Starting at the line that holds "1. Follow TypeScript best practices", transcribe every line to the end of the data exactly; include no other lines.

--- Information shown ---

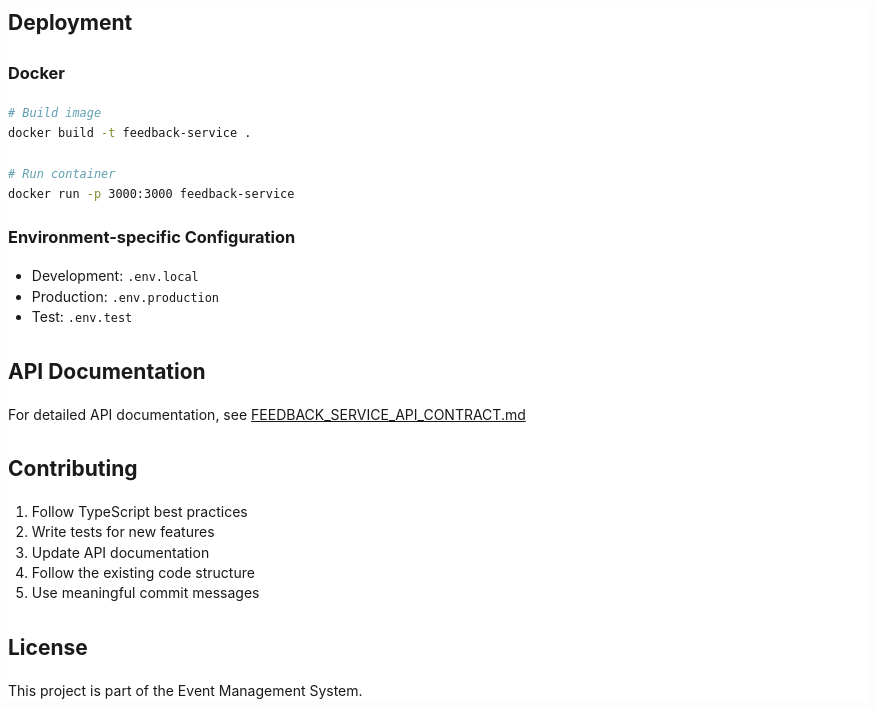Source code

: ## Deployment

### Docker
```bash
# Build image
docker build -t feedback-service .

# Run container
docker run -p 3000:3000 feedback-service
```

### Environment-specific Configuration
- Development: `.env.local`
- Production: `.env.production`
- Test: `.env.test`

## API Documentation

For detailed API documentation, see [FEEDBACK_SERVICE_API_CONTRACT.md](./FEEDBACK_SERVICE_API_CONTRACT.md)

## Contributing

1. Follow TypeScript best practices
2. Write tests for new features
3. Update API documentation
4. Follow the existing code structure
5. Use meaningful commit messages

## License

This project is part of the Event Management System.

---

**Solution to the problem:**
1. Follow TypeScript best practices
2. Write tests for new features
3. Update API documentation
4. Follow the existing code structure
5. Use meaningful commit messages

## License

This project is part of the Event Management System.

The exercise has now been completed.